Protesters target St. Cloud temp agency office

Posted in: factoring company staffing, Factoring Staffing Industry News, payroll factoring, staffing factoring, Staffing Factoring Articles, staffing industry, Staffing Industry Financing Company, Staffing Industry Financing News- Nov 29, 2013 Comments Off

Protesters gathered Tuesday outside a St. Cloud temporary employment agency to decry what they call its shoddy treatment of workers.

At least 60 protesters lined 25th Avenue South outside the St. Cloud office of The Work Connection, a St. Paul-based agency. They criticized the agency’s use of a pay-card method to disburse workers’ wages, said the agency has fired workers unfairly and treats many workers, particularly Somali workers, with disrespect.

Protesters also called on St. Cloud-based GNP Company, which contracts with The Work Connection to fill jobs at its Cold Spring processing facility, to hire workers directly.

The event was organized by the Greater Minnesota Worker Center, a new St. Cloud-based group that aims to help low-wage workers get better pay and working conditions.

Some concerns voiced at the protest were directed at temp agencies in general.
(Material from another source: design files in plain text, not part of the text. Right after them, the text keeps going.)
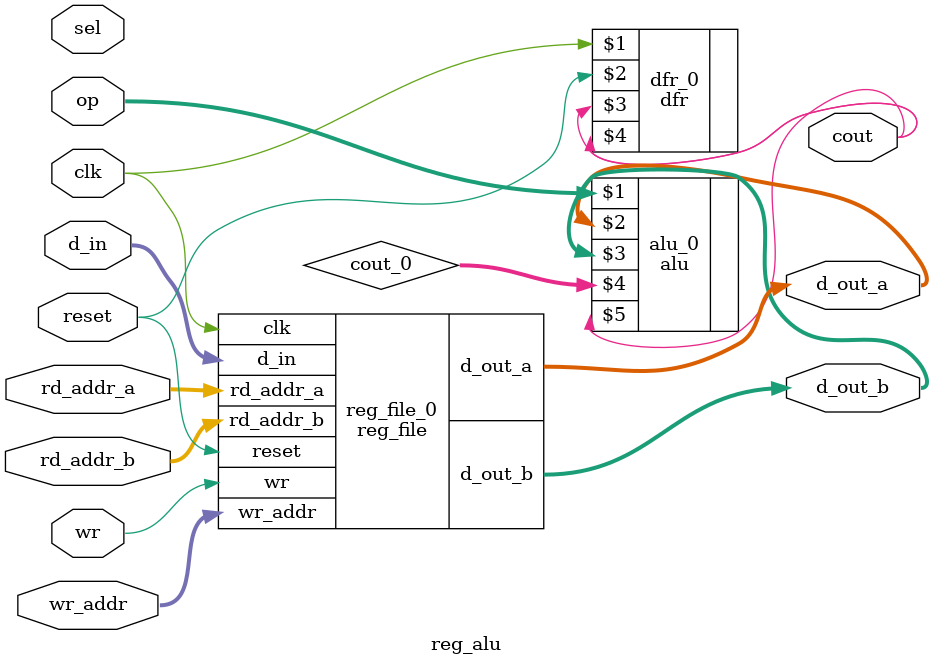
<source format=v>

module dfrl_16 (input wire  clk, reset, load, input wire [0:15] in, output wire [0:15] out);

dfrl dfrl_0(clk, reset, load, in[0], out[0]);
dfrl dfrl_1(clk, reset, load, in[1], out[1]);
dfrl dfrl_2(clk, reset, load, in[2], out[2]);
dfrl dfrl_3(clk, reset, load, in[3], out[3]);
dfrl dfrl_4(clk, reset, load, in[4], out[4]);
dfrl dfrl_5(clk, reset, load, in[5], out[5]);
dfrl dfrl_6(clk, reset, load, in[6], out[6]);
dfrl dfrl_7(clk, reset, load, in[7], out[7]);
dfrl dfrl_8(clk, reset, load, in[8], out[8]);
dfrl dfrl_9(clk, reset, load, in[9], out[9]);
dfrl dfrl_10(clk, reset, load, in[10], out[10]);
dfrl dfrl_11(clk, reset, load, in[11], out[11]);
dfrl dfrl_12(clk, reset, load, in[12], out[12]);
dfrl dfrl_13(clk, reset, load, in[13], out[13]);
dfrl dfrl_14(clk, reset, load, in[14], out[14]);
dfrl dfrl_15(clk, reset, load, in[15], out[15]);
endmodule

//Module 2
module mux2_16 (input wire [15:0] i0, i1, input wire j, output wire [15:0] o);

mux2 mux2_0(i0[0], i1[0], j, o[0]);
mux2 mux2_1(i0[1], i1[1], j, o[1]);
mux2 mux2_2(i0[2], i1[2], j, o[2]);
mux2 mux2_3(i0[3], i1[3], j, o[3]);
mux2 mux2_4(i0[4], i1[4], j, o[4]);
mux2 mux2_5(i0[5], i1[5], j, o[5]);
mux2 mux2_6(i0[6], i1[6], j, o[6]);
mux2 mux2_7(i0[7], i1[7], j, o[7]);
mux2 mux2_8(i0[8], i1[8], j, o[8]);
mux2 mux2_9(i0[9], i1[9], j, o[9]);
mux2 mux2_10(i0[10], i1[10], j, o[10]);
mux2 mux2_11(i0[11], i1[11], j, o[11]);
mux2 mux2_12(i0[12], i1[12], j, o[12]);
mux2 mux2_13(i0[13], i1[13], j, o[13]);
mux2 mux2_14(i0[14], i1[14], j, o[14]);
mux2 mux2_15(i0[15], i1[15], j, o[15]);
endmodule

//Module3
module mux8_16 (input wire [0:15] i0, i1, i2, i3, i4, i5, i6, i7, input wire [0:2] j, output wire [0:15] o);
mux8 mux8_0({i0[0], i1[0], i2[0], i3[0], i4[0], i5[0], i6[0], i7[0]}, j[0], j[1], j[2], o[0]);
mux8 mux8_1({i0[1], i1[1], i2[1], i3[1], i4[1], i5[1], i6[1], i7[1]}, j[0], j[1], j[2], o[1]);
mux8 mux8_2({i0[2], i1[2], i2[2], i3[2], i4[2], i5[2], i6[2], i7[2]}, j[0], j[1], j[2], o[2]);
mux8 mux8_3({i0[3], i1[3], i2[3], i3[3], i4[3], i5[3], i6[3], i7[3]}, j[0], j[1], j[2], o[3]);
mux8 mux8_4({i0[4], i1[4], i2[4], i3[4], i4[4], i5[4], i6[4], i7[4]}, j[0], j[1], j[2], o[4]);
mux8 mux8_5({i0[5], i1[5], i2[5], i3[5], i4[5], i5[5], i6[5], i7[5]}, j[0], j[1], j[2], o[5]);
mux8 mux8_6({i0[6], i1[6], i2[6], i3[6], i4[6], i5[6], i6[6], i7[6]}, j[0], j[1], j[2], o[6]);
mux8 mux8_7({i0[7], i1[7], i2[7], i3[7], i4[7], i5[7], i6[7], i7[7]}, j[0], j[1], j[2], o[7]);
mux8 mux8_8({i0[8], i1[8], i2[8], i3[8], i4[8], i5[8], i6[8], i7[8]}, j[0], j[1], j[2], o[8]);
mux8 mux8_9({i0[9], i1[9], i2[9], i3[9], i4[9], i5[9], i6[9], i7[9]}, j[0], j[1], j[2], o[9]);
mux8 mux8_10({i0[10], i1[10], i2[10], i3[10], i4[10], i5[10], i6[10], i7[10]}, j[0], j[1], j[2], o[10]);
mux8 mux8_11({i0[11], i1[11], i2[11], i3[11], i4[11], i5[11], i6[11], i7[11]}, j[0], j[1], j[2], o[11]);
mux8 mux8_12({i0[12], i1[12], i2[12], i3[12], i4[12], i5[12], i6[12], i7[12]}, j[0], j[1], j[2], o[12]);
mux8 mux8_13({i0[13], i1[13], i2[13], i3[13], i4[13], i5[13], i6[13], i7[13]}, j[0], j[1], j[2], o[13]);
mux8 mux8_14({i0[14], i1[14], i2[14], i3[14], i4[14], i5[14], i6[14], i7[14]}, j[0], j[1], j[2], o[14]);
mux8 mux8_15({i0[15], i1[15], i2[15], i3[15], i4[15], i5[15], i6[15], i7[15]}, j[0], j[1], j[2], o[15]);
endmodule

//Module 4
module reg_file (input wire clk, reset, wr, input wire [2:0] rd_addr_a, rd_addr_b, wr_addr, input wire [15:0] d_in, output wire [15:0] d_out_a, d_out_b);
wire [0:7] load;
wire [0:15] dout_0, dout_1, dout_2, dout_3, dout_4, dout_5, dout_6, dout_7;
dfrl_16 dfrl_16_0(clk, reset, load[0], d_in, dout_0);
dfrl_16 dfrl_16_1(clk, reset, load[1], d_in, dout_1);
dfrl_16 dfrl_16_2(clk, reset, load[2], d_in, dout_2);
dfrl_16 dfrl_16_3(clk, reset, load[3], d_in, dout_3);
dfrl_16 dfrl_16_4(clk, reset, load[4], d_in, dout_4);
dfrl_16 dfrl_16_5(clk, reset, load[5], d_in, dout_5);
dfrl_16 dfrl_16_6(clk, reset, load[6], d_in, dout_6);
dfrl_16 dfrl_16_7(clk, reset, load[7], d_in, dout_7);

//Module 4 contd
demux8 demux8_0(wr, wr_addr[2], wr_addr[1], wr_addr[0], load);
mux8_16 mux8_16_9(dout_0, dout_1, dout_2, dout_3, dout_4, dout_5, dout_6, dout_7, rd_addr_a, d_out_a);
mux8_16 mux8_16_10(dout_0, dout_1, dout_2, dout_3, dout_4, dout_5, dout_6, dout_7, rd_addr_b, d_out_b);
endmodule

// Declare wires here

// Instantiate modules here
  
module reg_alu (input wire clk, reset, sel, wr, input wire [1:0] op, input wire [2:0] rd_addr_a,rd_addr_b, wr_addr, input wire [15:0] d_in, output wire [15:0] d_out_a, d_out_b, output wire cout);

// Declare wires here
wire [15:0] d_in_alu, d_in_reg, cout_0;

// Instantiate modules here
alu alu_0 (op,d_out_a,d_out_b,cout_0,cout); //input wire [1:0] op, input wire [15:0] i0, i1, output wire [15:0] o, output wire cout

reg_file reg_file_0 (clk,reset,wr,rd_addr_a,rd_addr_b,wr_addr,d_in,d_out_a,d_out_b); //input wire clk, reset, wr, input wire [2:0] rd_addr_a, rd_addr_b, wr_addr, input wire [15:0] d_in, output wire [15:0] d_out_a, d_out_b

mux2_16 mux2_16_0 (d_in,cout_0,sel,d_in_reg); //input wire [15:0] i0, i1, input wire j, output wire [15:0] o

dfr dfr_0 (clk,reset,cout,cout); //input wire clk, reset, in, output wire out
endmodule

</source>
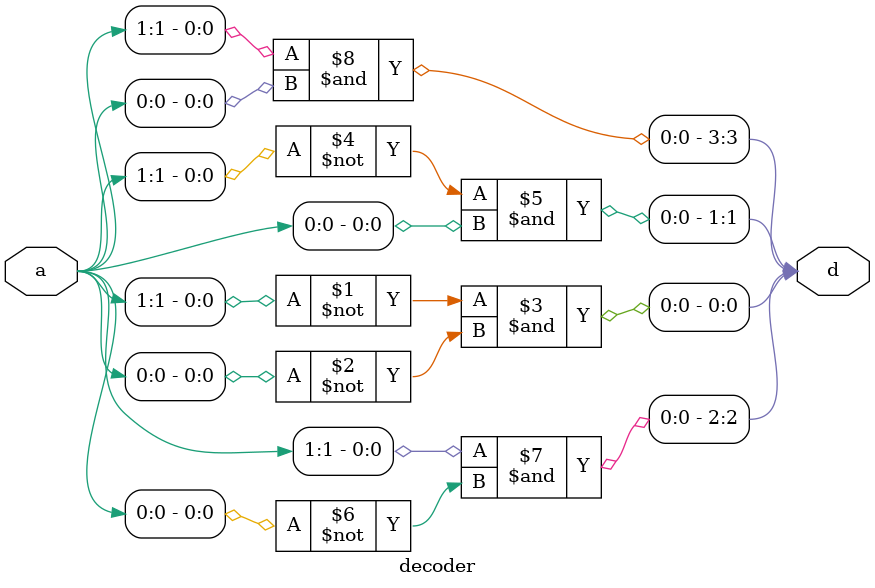
<source format=v>
module decoder(a,d);
input [1:0] a;
output [4:0] d;

assign d[0] = (~a[1]) & (~a[0]);
assign d[1] = (~a[1]) & (a[0]);
assign d[2] = (a[1])  & (~a[0]);
assign d[3] = (a[1])  & (a[0]);

endmodule

</source>
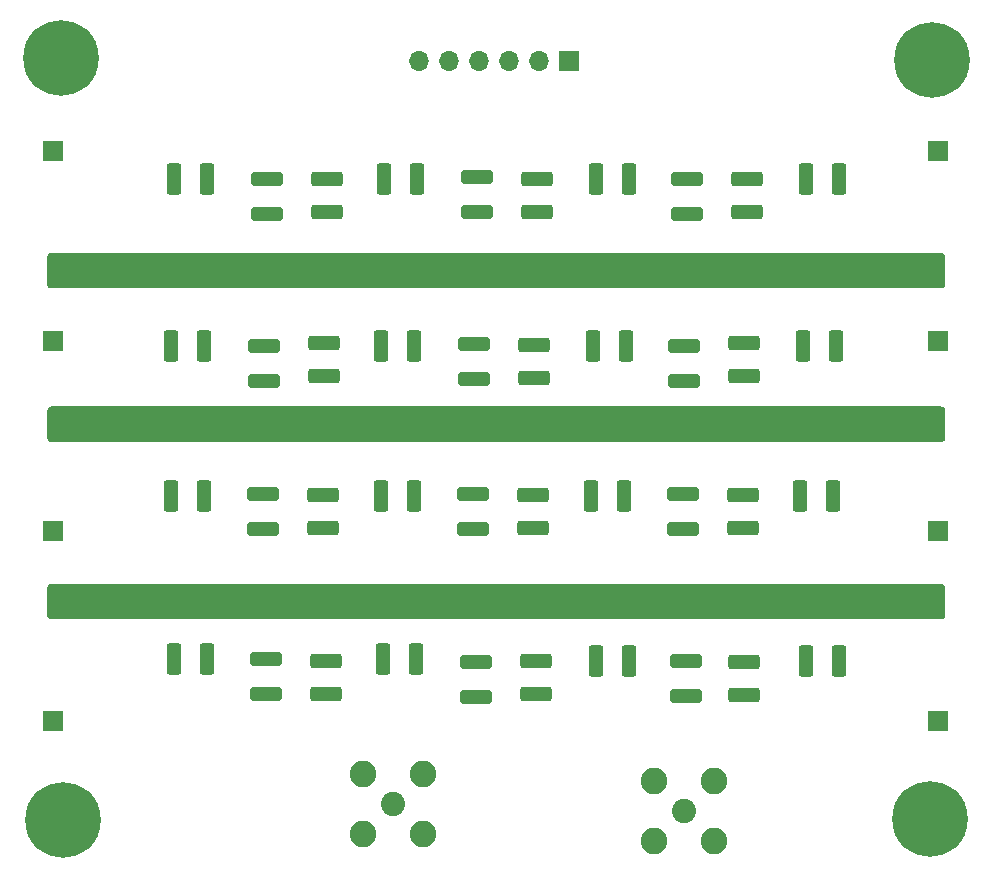
<source format=gbr>
G04 #@! TF.GenerationSoftware,KiCad,Pcbnew,7.0.5-0*
G04 #@! TF.CreationDate,2023-07-23T12:14:28-07:00*
G04 #@! TF.ProjectId,switched-bandpass-filter,73776974-6368-4656-942d-62616e647061,v1.0*
G04 #@! TF.SameCoordinates,Original*
G04 #@! TF.FileFunction,Soldermask,Bot*
G04 #@! TF.FilePolarity,Negative*
%FSLAX46Y46*%
G04 Gerber Fmt 4.6, Leading zero omitted, Abs format (unit mm)*
G04 Created by KiCad (PCBNEW 7.0.5-0) date 2023-07-23 12:14:28*
%MOMM*%
%LPD*%
G01*
G04 APERTURE LIST*
G04 Aperture macros list*
%AMRoundRect*
0 Rectangle with rounded corners*
0 $1 Rounding radius*
0 $2 $3 $4 $5 $6 $7 $8 $9 X,Y pos of 4 corners*
0 Add a 4 corners polygon primitive as box body*
4,1,4,$2,$3,$4,$5,$6,$7,$8,$9,$2,$3,0*
0 Add four circle primitives for the rounded corners*
1,1,$1+$1,$2,$3*
1,1,$1+$1,$4,$5*
1,1,$1+$1,$6,$7*
1,1,$1+$1,$8,$9*
0 Add four rect primitives between the rounded corners*
20,1,$1+$1,$2,$3,$4,$5,0*
20,1,$1+$1,$4,$5,$6,$7,0*
20,1,$1+$1,$6,$7,$8,$9,0*
20,1,$1+$1,$8,$9,$2,$3,0*%
G04 Aperture macros list end*
%ADD10C,2.050000*%
%ADD11C,2.250000*%
%ADD12R,1.700000X1.700000*%
%ADD13O,1.700000X1.700000*%
%ADD14C,0.800000*%
%ADD15C,6.400000*%
%ADD16RoundRect,0.250000X-1.100000X0.325000X-1.100000X-0.325000X1.100000X-0.325000X1.100000X0.325000X0*%
%ADD17RoundRect,0.250000X0.375000X1.075000X-0.375000X1.075000X-0.375000X-1.075000X0.375000X-1.075000X0*%
%ADD18RoundRect,0.250000X-1.075000X0.375000X-1.075000X-0.375000X1.075000X-0.375000X1.075000X0.375000X0*%
G04 APERTURE END LIST*
D10*
X144907000Y-128270000D03*
D11*
X142367000Y-125730000D03*
X142367000Y-130810000D03*
X147447000Y-125730000D03*
X147447000Y-130810000D03*
D12*
X91440000Y-72390000D03*
X91440000Y-104563300D03*
X135128000Y-64770000D03*
D13*
X132588000Y-64770000D03*
X130048000Y-64770000D03*
X127508000Y-64770000D03*
X124968000Y-64770000D03*
X122428000Y-64770000D03*
D14*
X89929000Y-129032000D03*
X90631944Y-127334944D03*
X90631944Y-130729056D03*
X92329000Y-126632000D03*
D15*
X92329000Y-129032000D03*
D14*
X92329000Y-131432000D03*
X94026056Y-127334944D03*
X94026056Y-130729056D03*
X94729000Y-129032000D03*
D10*
X120269000Y-127635000D03*
D11*
X117729000Y-125095000D03*
X117729000Y-130175000D03*
X122809000Y-125095000D03*
X122809000Y-130175000D03*
D12*
X166370000Y-88476700D03*
X166370000Y-72390000D03*
D14*
X163462000Y-64643000D03*
X164164944Y-62945944D03*
X164164944Y-66340056D03*
X165862000Y-62243000D03*
D15*
X165862000Y-64643000D03*
D14*
X165862000Y-67043000D03*
X167559056Y-62945944D03*
X167559056Y-66340056D03*
X168262000Y-64643000D03*
X163348000Y-128905000D03*
X164050944Y-127207944D03*
X164050944Y-130602056D03*
X165748000Y-126505000D03*
D15*
X165748000Y-128905000D03*
D14*
X165748000Y-131305000D03*
X167445056Y-127207944D03*
X167445056Y-130602056D03*
X168148000Y-128905000D03*
D12*
X166370000Y-120650000D03*
X91440000Y-120650000D03*
D14*
X89789000Y-64516000D03*
X90491944Y-62818944D03*
X90491944Y-66213056D03*
X92189000Y-62116000D03*
D15*
X92189000Y-64516000D03*
D14*
X92189000Y-66916000D03*
X93886056Y-62818944D03*
X93886056Y-66213056D03*
X94589000Y-64516000D03*
D12*
X91440000Y-88476700D03*
X166370000Y-104563300D03*
D16*
X109349000Y-88900000D03*
X109349000Y-91850000D03*
D17*
X104524000Y-115359000D03*
X101724000Y-115359000D03*
D18*
X114554000Y-115564000D03*
X114554000Y-118364000D03*
D17*
X139959000Y-88900000D03*
X137159000Y-88900000D03*
D18*
X132080000Y-101470000D03*
X132080000Y-104270000D03*
D16*
X109602000Y-74754000D03*
X109602000Y-77704000D03*
D17*
X157994000Y-115564000D03*
X155194000Y-115564000D03*
X122050000Y-101600000D03*
X119250000Y-101600000D03*
X157739000Y-88900000D03*
X154939000Y-88900000D03*
D16*
X109474000Y-115359000D03*
X109474000Y-118309000D03*
D18*
X114682000Y-74754000D03*
X114682000Y-77554000D03*
X132209000Y-88770000D03*
X132209000Y-91570000D03*
X149984000Y-115639000D03*
X149984000Y-118439000D03*
D17*
X122302000Y-74754000D03*
X119502000Y-74754000D03*
X140212000Y-74754000D03*
X137412000Y-74754000D03*
D16*
X127129000Y-88695000D03*
X127129000Y-91645000D03*
D18*
X114300000Y-101470000D03*
X114300000Y-104270000D03*
D17*
X104269000Y-88900000D03*
X101469000Y-88900000D03*
D16*
X127000000Y-101395000D03*
X127000000Y-104345000D03*
X144909000Y-88900000D03*
X144909000Y-91850000D03*
X127254000Y-115619000D03*
X127254000Y-118569000D03*
X127382000Y-74549000D03*
X127382000Y-77499000D03*
X145034000Y-115564000D03*
X145034000Y-118514000D03*
D18*
X132462000Y-74754000D03*
X132462000Y-77554000D03*
X132334000Y-115564000D03*
X132334000Y-118364000D03*
D17*
X122049000Y-88900000D03*
X119249000Y-88900000D03*
X157992000Y-74754000D03*
X155192000Y-74754000D03*
D18*
X149989000Y-88640000D03*
X149989000Y-91440000D03*
D16*
X109220000Y-101395000D03*
X109220000Y-104345000D03*
D18*
X114429000Y-88640000D03*
X114429000Y-91440000D03*
D17*
X104270000Y-101600000D03*
X101470000Y-101600000D03*
D16*
X144780000Y-101395000D03*
X144780000Y-104345000D03*
D18*
X149860000Y-101470000D03*
X149860000Y-104270000D03*
D17*
X139830000Y-101600000D03*
X137030000Y-101600000D03*
X157480000Y-101600000D03*
X154680000Y-101600000D03*
X122174000Y-115359000D03*
X119374000Y-115359000D03*
D18*
X150242000Y-74754000D03*
X150242000Y-77554000D03*
D17*
X104522000Y-74754000D03*
X101722000Y-74754000D03*
D16*
X145162000Y-74754000D03*
X145162000Y-77704000D03*
D17*
X140214000Y-115564000D03*
X137414000Y-115564000D03*
G36*
X166711979Y-94002382D02*
G01*
X166790611Y-94018022D01*
X166835311Y-94036537D01*
X166891623Y-94074163D01*
X166925836Y-94108376D01*
X166963462Y-94164688D01*
X166981976Y-94209387D01*
X166997617Y-94288019D01*
X167000000Y-94312210D01*
X167000000Y-96687789D01*
X166997617Y-96711980D01*
X166981976Y-96790612D01*
X166963462Y-96835311D01*
X166925836Y-96891623D01*
X166891623Y-96925836D01*
X166835311Y-96963462D01*
X166790612Y-96981976D01*
X166711980Y-96997617D01*
X166687789Y-97000000D01*
X91312211Y-97000000D01*
X91288020Y-96997617D01*
X91209387Y-96981976D01*
X91164688Y-96963462D01*
X91108376Y-96925836D01*
X91074163Y-96891623D01*
X91036537Y-96835311D01*
X91018022Y-96790611D01*
X91002382Y-96711979D01*
X91000000Y-96687789D01*
X91000000Y-94312210D01*
X91002382Y-94288020D01*
X91018022Y-94209388D01*
X91036537Y-94164688D01*
X91074163Y-94108376D01*
X91108376Y-94074163D01*
X91164688Y-94036537D01*
X91209388Y-94018022D01*
X91288021Y-94002382D01*
X91312211Y-94000000D01*
X166687789Y-94000000D01*
X166711979Y-94002382D01*
G37*
G36*
X166711979Y-81002382D02*
G01*
X166790611Y-81018022D01*
X166835311Y-81036537D01*
X166891623Y-81074163D01*
X166925836Y-81108376D01*
X166963462Y-81164688D01*
X166981976Y-81209387D01*
X166997617Y-81288019D01*
X167000000Y-81312210D01*
X167000000Y-83687789D01*
X166997617Y-83711980D01*
X166981976Y-83790612D01*
X166963462Y-83835311D01*
X166925836Y-83891623D01*
X166891623Y-83925836D01*
X166835311Y-83963462D01*
X166790612Y-83981976D01*
X166711980Y-83997617D01*
X166687789Y-84000000D01*
X91312211Y-84000000D01*
X91288020Y-83997617D01*
X91209387Y-83981976D01*
X91164688Y-83963462D01*
X91108376Y-83925836D01*
X91074163Y-83891623D01*
X91036537Y-83835311D01*
X91018022Y-83790611D01*
X91002382Y-83711979D01*
X91000000Y-83687789D01*
X91000000Y-81312210D01*
X91002382Y-81288020D01*
X91018022Y-81209388D01*
X91036537Y-81164688D01*
X91074163Y-81108376D01*
X91108376Y-81074163D01*
X91164688Y-81036537D01*
X91209388Y-81018022D01*
X91288021Y-81002382D01*
X91312211Y-81000000D01*
X166687789Y-81000000D01*
X166711979Y-81002382D01*
G37*
G36*
X166711979Y-109002382D02*
G01*
X166790611Y-109018022D01*
X166835311Y-109036537D01*
X166891623Y-109074163D01*
X166925836Y-109108376D01*
X166963462Y-109164688D01*
X166981976Y-109209387D01*
X166997617Y-109288019D01*
X167000000Y-109312210D01*
X167000000Y-111687789D01*
X166997617Y-111711980D01*
X166981976Y-111790612D01*
X166963462Y-111835311D01*
X166925836Y-111891623D01*
X166891623Y-111925836D01*
X166835311Y-111963462D01*
X166790612Y-111981976D01*
X166711980Y-111997617D01*
X166687789Y-112000000D01*
X91312211Y-112000000D01*
X91288020Y-111997617D01*
X91209387Y-111981976D01*
X91164688Y-111963462D01*
X91108376Y-111925836D01*
X91074163Y-111891623D01*
X91036537Y-111835311D01*
X91018022Y-111790611D01*
X91002382Y-111711979D01*
X91000000Y-111687789D01*
X91000000Y-109312210D01*
X91002382Y-109288020D01*
X91018022Y-109209388D01*
X91036537Y-109164688D01*
X91074163Y-109108376D01*
X91108376Y-109074163D01*
X91164688Y-109036537D01*
X91209388Y-109018022D01*
X91288021Y-109002382D01*
X91312211Y-109000000D01*
X166687789Y-109000000D01*
X166711979Y-109002382D01*
G37*
M02*

</source>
Protesters said employers’ use of the agencies creates another hurdle to clear for low-wage workers looking to find steady jobs. Some protesters also hoisted signs calling on lawmakers to boost the minimum wage.

“Workers in greater Minnesota need to stand together in the face of this so-called ‘new economy’ that treats workers like disposable commodities,” said Stephen Philion, an organizer of the protest and chairman of the Greater Minnesota Worker Center board. Philion also is a sociology professor at St. Cloud State University.

The Work Connection was targeted because it’s widely believed by area workers to be the most difficult to work with among local temp agencies, Philion said.

The protesters compiled a list of concerns and delivered it to The Work Connection staff Tuesday. Jeff Wold, vice president of the company, said it will review the complaints and take action if needed.

“We’re committed to fairness; we’re committed to treating people with respect,” Wold said.

GNP spokeswoman Lexann Reischl said the company doesn’t have immediate plans to change its hiring practices.

GNP has contracted with The Work Connection for more than five years, primarily to hire entry-level staff for the Cold Spring facility, and likes the arrangement, Reischl said.

“They provide the support we need when we need it,” Reischl said. “We don’t necessarily want to specialize in the hiring process.”

Mustafe Abdulahi of St. Cloud said his wages came through a pay card that charged a fee every time he used it; he said he wasn’t given a choice to be paid another way.

Wold said The Work Connection employees are given a choice of being paid through a card, check or direct deposit.

Abdulahi said some of what he describes as poor treatment of workers by The Work Connection seems to be directed at Somalis and other immigrants.

He said people who don’t speak flawless English face curt treatment from its staff and sometimes are unfairly eliminated from consideration for job placement.

“We are expecting that they will treat us equally and also that they will treat our community as other agencies do,” Abdulahi said.